Problem statement
All of the listing must be given again exactly, except that the images are dropped.

Dataset entries
——
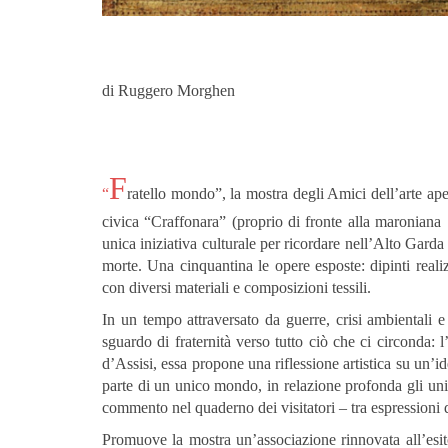
di Ruggero Morghen
F
“
ratello mondo”, la mostra degli Amici dell’arte ape
civica “Craffonara” (proprio di fronte alla maroniana 
unica iniziativa culturale per ricordare nell’Alto Garda 
morte. Una cinquantina le opere esposte: dipinti reali
con diversi materiali e composizioni tessili.
In un tempo attraversato da guerre, crisi ambientali e 
sguardo di fraternità verso tutto ciò che ci circonda: l’
d’Assisi, essa propone una riflessione artistica su un’i
parte di un unico mondo, in relazione profonda gli uni 
commento nel quaderno dei visitatori – tra espressioni 
Promuove la mostra un’associazione rinnovata all’esi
——
Response area
di Ruggero Morghen
F
“
ratello mondo”, la mostra degli Amici dell’arte ape
civica “Craffonara” (proprio di fronte alla maroniana 
unica iniziativa culturale per ricordare nell’Alto Garda 
morte. Una cinquantina le opere esposte: dipinti reali
con diversi materiali e composizioni tessili.
In un tempo attraversato da guerre, crisi ambientali e 
sguardo di fraternità verso tutto ciò che ci circonda: l’
d’Assisi, essa propone una riflessione artistica su un’i
parte di un unico mondo, in relazione profonda gli uni 
commento nel quaderno dei visitatori – tra espressioni 
Promuove la mostra un’associazione rinnovata all’esi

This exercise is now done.